Repeat the entries below word for word, though any picture in them should be dropped.

## Task input
Segment Open

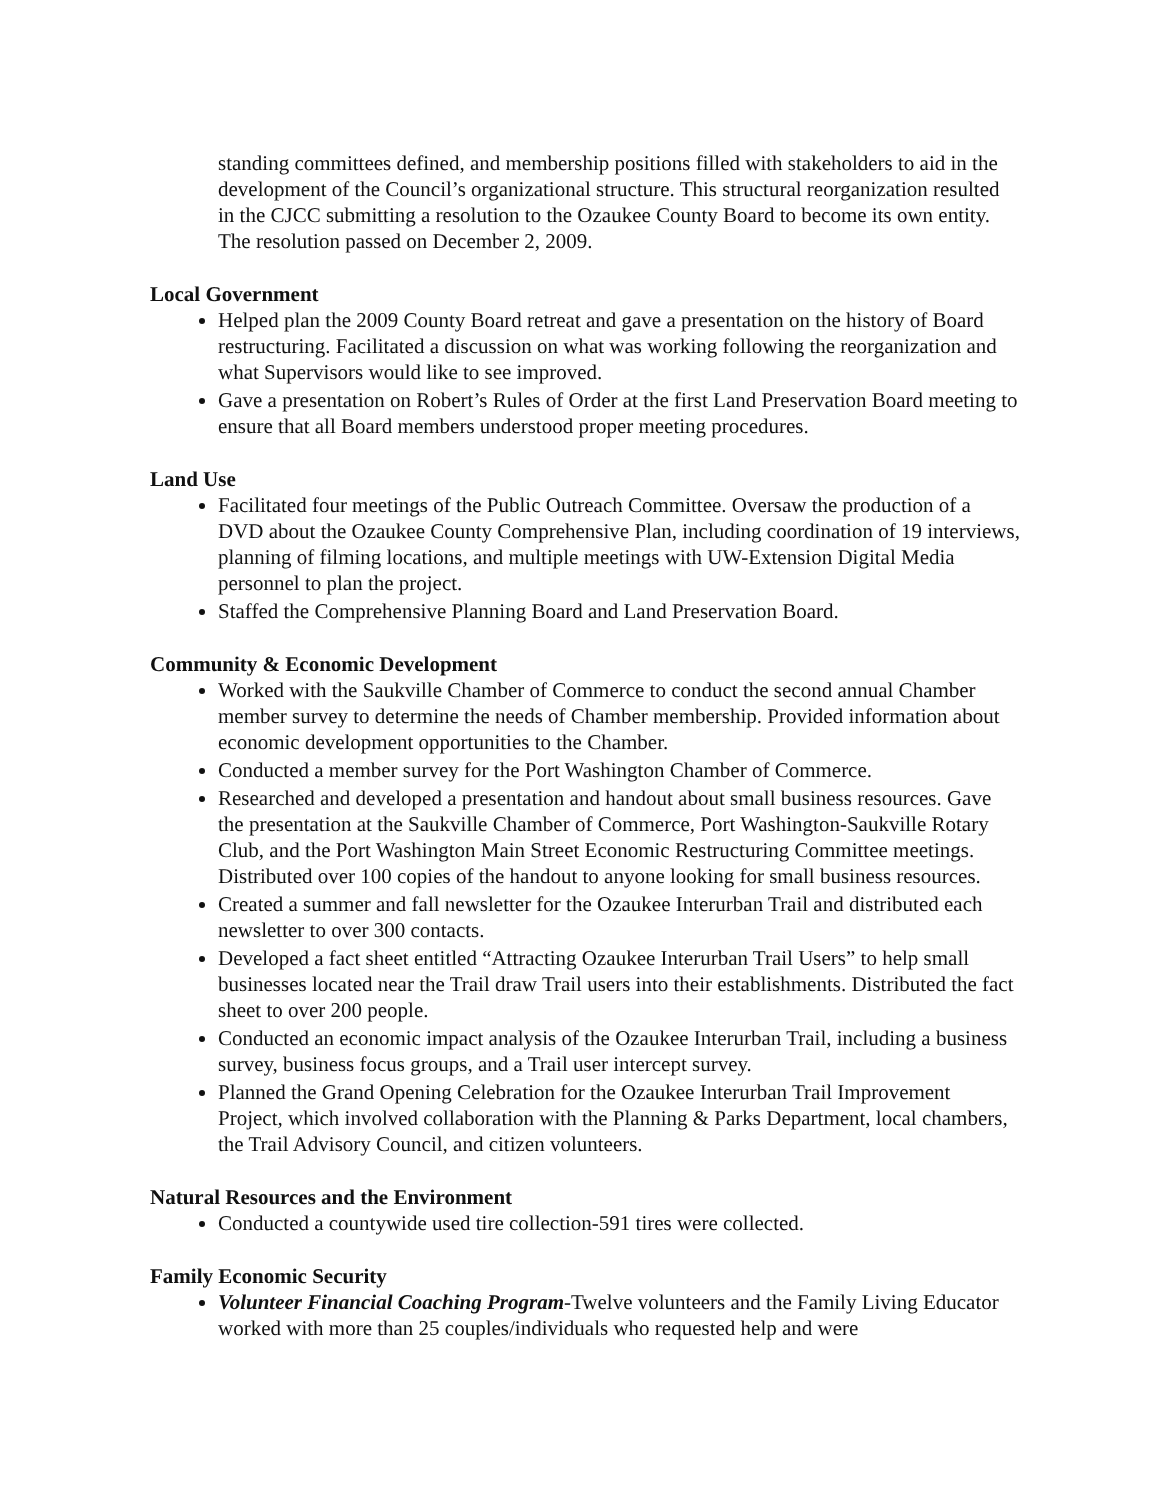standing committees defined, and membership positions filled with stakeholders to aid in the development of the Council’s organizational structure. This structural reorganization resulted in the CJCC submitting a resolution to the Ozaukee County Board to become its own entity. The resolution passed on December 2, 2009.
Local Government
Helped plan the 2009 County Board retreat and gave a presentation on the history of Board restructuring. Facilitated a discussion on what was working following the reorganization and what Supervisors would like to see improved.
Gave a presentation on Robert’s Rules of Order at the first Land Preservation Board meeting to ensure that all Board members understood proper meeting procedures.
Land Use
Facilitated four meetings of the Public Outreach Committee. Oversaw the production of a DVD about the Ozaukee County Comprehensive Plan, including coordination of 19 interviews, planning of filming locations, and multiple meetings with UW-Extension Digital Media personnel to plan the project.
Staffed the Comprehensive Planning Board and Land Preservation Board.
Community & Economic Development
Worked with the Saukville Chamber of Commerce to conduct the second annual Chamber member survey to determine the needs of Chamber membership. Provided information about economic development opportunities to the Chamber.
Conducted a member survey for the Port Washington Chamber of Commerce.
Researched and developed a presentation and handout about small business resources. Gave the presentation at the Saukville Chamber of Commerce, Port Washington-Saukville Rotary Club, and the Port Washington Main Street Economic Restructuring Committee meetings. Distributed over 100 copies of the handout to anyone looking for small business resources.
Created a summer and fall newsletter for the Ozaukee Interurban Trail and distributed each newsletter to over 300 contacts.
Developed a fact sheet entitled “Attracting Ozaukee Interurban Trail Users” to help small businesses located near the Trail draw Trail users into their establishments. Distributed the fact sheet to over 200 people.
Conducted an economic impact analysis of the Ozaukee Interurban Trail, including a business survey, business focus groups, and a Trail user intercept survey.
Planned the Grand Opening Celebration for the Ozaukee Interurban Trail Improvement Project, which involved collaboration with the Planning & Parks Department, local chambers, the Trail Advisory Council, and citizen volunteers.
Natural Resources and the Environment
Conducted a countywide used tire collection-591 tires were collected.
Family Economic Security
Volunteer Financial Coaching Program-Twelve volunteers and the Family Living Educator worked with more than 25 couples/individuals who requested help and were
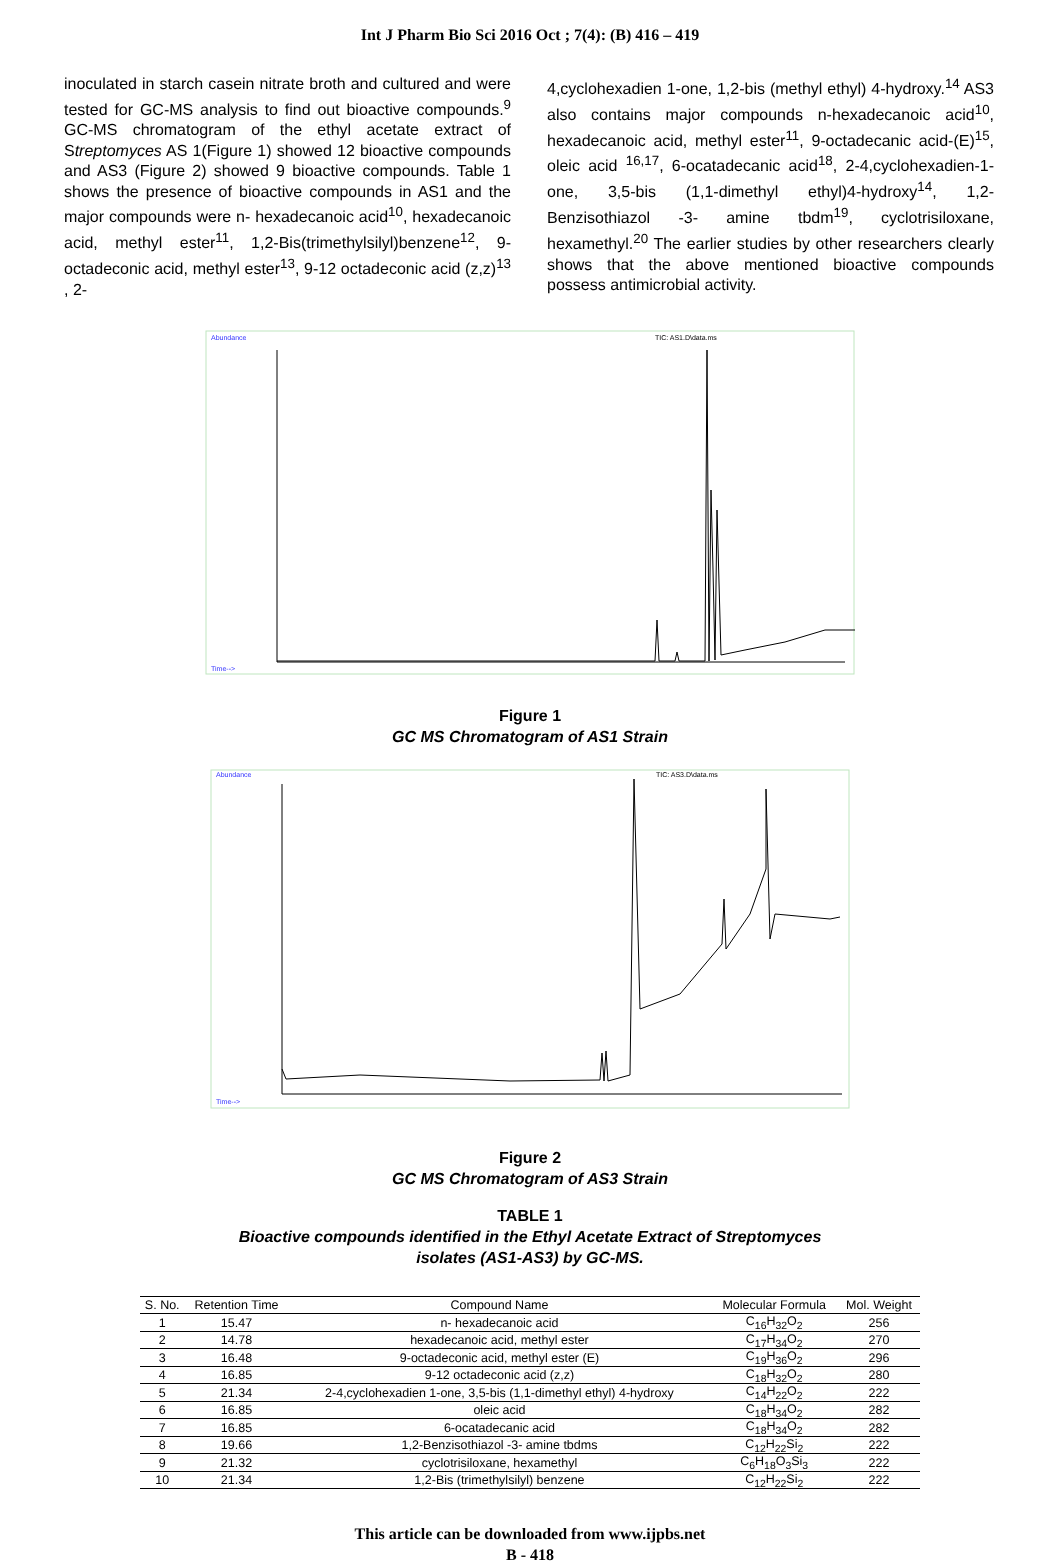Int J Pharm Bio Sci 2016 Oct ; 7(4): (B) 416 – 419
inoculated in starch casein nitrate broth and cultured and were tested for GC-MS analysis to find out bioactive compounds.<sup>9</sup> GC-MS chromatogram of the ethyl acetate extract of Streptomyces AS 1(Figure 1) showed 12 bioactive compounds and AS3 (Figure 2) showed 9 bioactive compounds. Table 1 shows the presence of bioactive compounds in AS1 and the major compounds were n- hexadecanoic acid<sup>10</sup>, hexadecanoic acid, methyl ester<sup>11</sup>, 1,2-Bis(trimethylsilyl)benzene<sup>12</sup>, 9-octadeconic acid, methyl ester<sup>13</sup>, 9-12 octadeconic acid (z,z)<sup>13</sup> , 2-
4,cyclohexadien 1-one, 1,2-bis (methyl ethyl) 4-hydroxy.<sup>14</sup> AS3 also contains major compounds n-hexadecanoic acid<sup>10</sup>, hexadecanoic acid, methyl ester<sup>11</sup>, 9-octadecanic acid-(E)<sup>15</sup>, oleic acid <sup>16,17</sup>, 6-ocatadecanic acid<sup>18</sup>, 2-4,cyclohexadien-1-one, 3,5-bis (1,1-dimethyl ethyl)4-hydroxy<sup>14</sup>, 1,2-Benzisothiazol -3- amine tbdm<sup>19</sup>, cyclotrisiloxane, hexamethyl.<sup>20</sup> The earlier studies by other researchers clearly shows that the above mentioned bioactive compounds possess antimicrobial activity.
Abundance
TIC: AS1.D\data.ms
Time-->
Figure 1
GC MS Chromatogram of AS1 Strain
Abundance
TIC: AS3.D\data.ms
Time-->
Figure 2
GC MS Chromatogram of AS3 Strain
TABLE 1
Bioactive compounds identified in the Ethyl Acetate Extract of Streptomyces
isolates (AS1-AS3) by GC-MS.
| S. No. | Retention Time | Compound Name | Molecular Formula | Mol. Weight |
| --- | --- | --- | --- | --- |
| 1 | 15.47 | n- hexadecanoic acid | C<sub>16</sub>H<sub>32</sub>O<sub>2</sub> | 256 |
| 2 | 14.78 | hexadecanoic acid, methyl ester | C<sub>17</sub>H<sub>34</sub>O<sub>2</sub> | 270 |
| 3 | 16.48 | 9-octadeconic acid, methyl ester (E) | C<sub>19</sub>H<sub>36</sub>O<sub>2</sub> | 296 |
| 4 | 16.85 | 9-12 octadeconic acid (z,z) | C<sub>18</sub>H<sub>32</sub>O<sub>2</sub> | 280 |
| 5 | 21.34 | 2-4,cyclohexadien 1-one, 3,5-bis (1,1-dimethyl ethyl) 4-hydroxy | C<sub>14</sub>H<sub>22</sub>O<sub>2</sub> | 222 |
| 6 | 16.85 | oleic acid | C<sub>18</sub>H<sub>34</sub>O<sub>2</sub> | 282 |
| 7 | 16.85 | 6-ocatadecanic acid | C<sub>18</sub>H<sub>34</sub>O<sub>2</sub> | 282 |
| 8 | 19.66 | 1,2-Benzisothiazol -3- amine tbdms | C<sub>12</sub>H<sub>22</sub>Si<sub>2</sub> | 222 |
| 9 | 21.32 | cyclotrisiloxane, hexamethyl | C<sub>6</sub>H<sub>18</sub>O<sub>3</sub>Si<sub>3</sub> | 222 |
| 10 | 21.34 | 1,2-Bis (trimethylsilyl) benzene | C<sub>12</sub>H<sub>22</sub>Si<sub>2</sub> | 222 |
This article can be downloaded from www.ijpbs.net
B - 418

Segment Closed

## Task response
standing committees defined, and membership positions filled with stakeholders to aid in the development of the Council’s organizational structure. This structural reorganization resulted in the CJCC submitting a resolution to the Ozaukee County Board to become its own entity. The resolution passed on December 2, 2009.
Local Government
Helped plan the 2009 County Board retreat and gave a presentation on the history of Board restructuring. Facilitated a discussion on what was working following the reorganization and what Supervisors would like to see improved.
Gave a presentation on Robert’s Rules of Order at the first Land Preservation Board meeting to ensure that all Board members understood proper meeting procedures.
Land Use
Facilitated four meetings of the Public Outreach Committee. Oversaw the production of a DVD about the Ozaukee County Comprehensive Plan, including coordination of 19 interviews, planning of filming locations, and multiple meetings with UW-Extension Digital Media personnel to plan the project.
Staffed the Comprehensive Planning Board and Land Preservation Board.
Community & Economic Development
Worked with the Saukville Chamber of Commerce to conduct the second annual Chamber member survey to determine the needs of Chamber membership. Provided information about economic development opportunities to the Chamber.
Conducted a member survey for the Port Washington Chamber of Commerce.
Researched and developed a presentation and handout about small business resources. Gave the presentation at the Saukville Chamber of Commerce, Port Washington-Saukville Rotary Club, and the Port Washington Main Street Economic Restructuring Committee meetings. Distributed over 100 copies of the handout to anyone looking for small business resources.
Created a summer and fall newsletter for the Ozaukee Interurban Trail and distributed each newsletter to over 300 contacts.
Developed a fact sheet entitled “Attracting Ozaukee Interurban Trail Users” to help small businesses located near the Trail draw Trail users into their establishments. Distributed the fact sheet to over 200 people.
Conducted an economic impact analysis of the Ozaukee Interurban Trail, including a business survey, business focus groups, and a Trail user intercept survey.
Planned the Grand Opening Celebration for the Ozaukee Interurban Trail Improvement Project, which involved collaboration with the Planning & Parks Department, local chambers, the Trail Advisory Council, and citizen volunteers.
Natural Resources and the Environment
Conducted a countywide used tire collection-591 tires were collected.
Family Economic Security
Volunteer Financial Coaching Program-Twelve volunteers and the Family Living Educator worked with more than 25 couples/individuals who requested help and were
Int J Pharm Bio Sci 2016 Oct ; 7(4): (B) 416 – 419
inoculated in starch casein nitrate broth and cultured and were tested for GC-MS analysis to find out bioactive compounds.<sup>9</sup> GC-MS chromatogram of the ethyl acetate extract of Streptomyces AS 1(Figure 1) showed 12 bioactive compounds and AS3 (Figure 2) showed 9 bioactive compounds. Table 1 shows the presence of bioactive compounds in AS1 and the major compounds were n- hexadecanoic acid<sup>10</sup>, hexadecanoic acid, methyl ester<sup>11</sup>, 1,2-Bis(trimethylsilyl)benzene<sup>12</sup>, 9-octadeconic acid, methyl ester<sup>13</sup>, 9-12 octadeconic acid (z,z)<sup>13</sup> , 2-
4,cyclohexadien 1-one, 1,2-bis (methyl ethyl) 4-hydroxy.<sup>14</sup> AS3 also contains major compounds n-hexadecanoic acid<sup>10</sup>, hexadecanoic acid, methyl ester<sup>11</sup>, 9-octadecanic acid-(E)<sup>15</sup>, oleic acid <sup>16,17</sup>, 6-ocatadecanic acid<sup>18</sup>, 2-4,cyclohexadien-1-one, 3,5-bis (1,1-dimethyl ethyl)4-hydroxy<sup>14</sup>, 1,2-Benzisothiazol -3- amine tbdm<sup>19</sup>, cyclotrisiloxane, hexamethyl.<sup>20</sup> The earlier studies by other researchers clearly shows that the above mentioned bioactive compounds possess antimicrobial activity.
Abundance
TIC: AS1.D\data.ms
Time-->
Figure 1
GC MS Chromatogram of AS1 Strain
Abundance
TIC: AS3.D\data.ms
Time-->
Figure 2
GC MS Chromatogram of AS3 Strain
TABLE 1
Bioactive compounds identified in the Ethyl Acetate Extract of Streptomyces
isolates (AS1-AS3) by GC-MS.
| S. No. | Retention Time | Compound Name | Molecular Formula | Mol. Weight |
| --- | --- | --- | --- | --- |
| 1 | 15.47 | n- hexadecanoic acid | C<sub>16</sub>H<sub>32</sub>O<sub>2</sub> | 256 |
| 2 | 14.78 | hexadecanoic acid, methyl ester | C<sub>17</sub>H<sub>34</sub>O<sub>2</sub> | 270 |
| 3 | 16.48 | 9-octadeconic acid, methyl ester (E) | C<sub>19</sub>H<sub>36</sub>O<sub>2</sub> | 296 |
| 4 | 16.85 | 9-12 octadeconic acid (z,z) | C<sub>18</sub>H<sub>32</sub>O<sub>2</sub> | 280 |
| 5 | 21.34 | 2-4,cyclohexadien 1-one, 3,5-bis (1,1-dimethyl ethyl) 4-hydroxy | C<sub>14</sub>H<sub>22</sub>O<sub>2</sub> | 222 |
| 6 | 16.85 | oleic acid | C<sub>18</sub>H<sub>34</sub>O<sub>2</sub> | 282 |
| 7 | 16.85 | 6-ocatadecanic acid | C<sub>18</sub>H<sub>34</sub>O<sub>2</sub> | 282 |
| 8 | 19.66 | 1,2-Benzisothiazol -3- amine tbdms | C<sub>12</sub>H<sub>22</sub>Si<sub>2</sub> | 222 |
| 9 | 21.32 | cyclotrisiloxane, hexamethyl | C<sub>6</sub>H<sub>18</sub>O<sub>3</sub>Si<sub>3</sub> | 222 |
| 10 | 21.34 | 1,2-Bis (trimethylsilyl) benzene | C<sub>12</sub>H<sub>22</sub>Si<sub>2</sub> | 222 |
This article can be downloaded from www.ijpbs.net
B - 418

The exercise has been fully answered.